* _Work required_
The answer is the full set of records, given again exactly and without images.

* _Data under study_
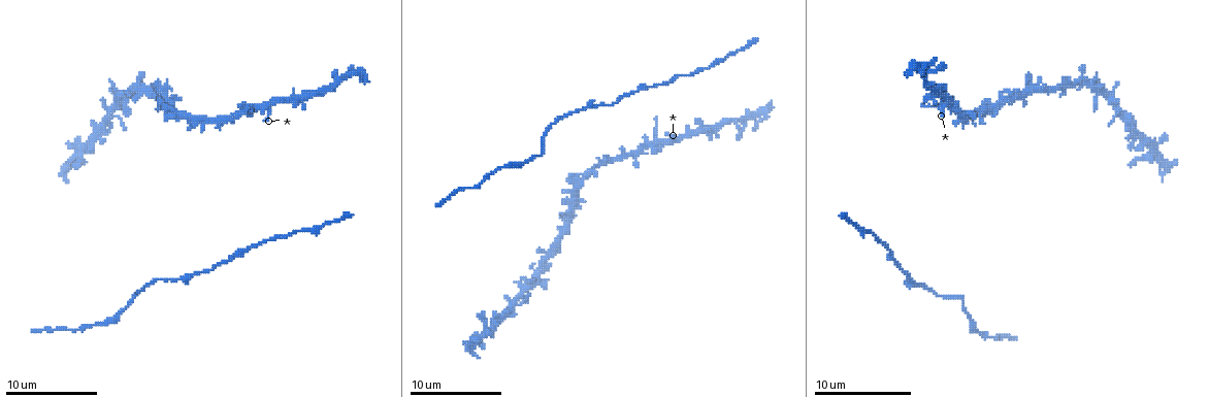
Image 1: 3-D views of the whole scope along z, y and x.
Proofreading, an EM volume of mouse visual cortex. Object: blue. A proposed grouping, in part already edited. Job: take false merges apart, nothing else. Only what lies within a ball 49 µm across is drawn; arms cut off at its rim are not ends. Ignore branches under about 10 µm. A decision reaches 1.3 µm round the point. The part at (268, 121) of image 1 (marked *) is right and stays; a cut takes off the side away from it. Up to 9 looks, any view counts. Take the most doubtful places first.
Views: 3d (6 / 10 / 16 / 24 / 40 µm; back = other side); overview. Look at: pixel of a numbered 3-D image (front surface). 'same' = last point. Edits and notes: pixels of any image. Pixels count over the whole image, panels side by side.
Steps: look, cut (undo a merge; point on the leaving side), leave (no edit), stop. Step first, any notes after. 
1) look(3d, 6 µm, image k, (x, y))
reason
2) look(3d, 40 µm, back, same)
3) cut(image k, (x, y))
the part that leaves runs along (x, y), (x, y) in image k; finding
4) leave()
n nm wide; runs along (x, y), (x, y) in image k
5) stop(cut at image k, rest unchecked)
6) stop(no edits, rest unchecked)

* _Result of the exercise_
Image 1: 3-D views of the whole scope along z, y and x.
Proofreading, an EM volume of mouse visual cortex. Object: blue. A proposed grouping, in part already edited. Job: take false merges apart, nothing else. Only what lies within a ball 49 µm across is drawn; arms cut off at its rim are not ends. Ignore branches under about 10 µm. A decision reaches 1.3 µm round the point. The part at (268, 121) of image 1 (marked *) is right and stays; a cut takes off the side away from it. Up to 9 looks, any view counts. Take the most doubtful places first.
Views: 3d (6 / 10 / 16 / 24 / 40 µm; back = other side); overview. Look at: pixel of a numbered 3-D image (front surface). 'same' = last point. Edits and notes: pixels of any image. Pixels count over the whole image, panels side by side.
Steps: look, cut (undo a merge; point on the leaving side), leave (no edit), stop. Step first, any notes after. 
1) look(3d, 6 µm, image k, (x, y))
reason
2) look(3d, 40 µm, back, same)
3) cut(image k, (x, y))
the part that leaves runs along (x, y), (x, y) in image k; finding
4) leave()
n nm wide; runs along (x, y), (x, y) in image k
5) stop(cut at image k, rest unchecked)
6) stop(no edits, rest unchecked)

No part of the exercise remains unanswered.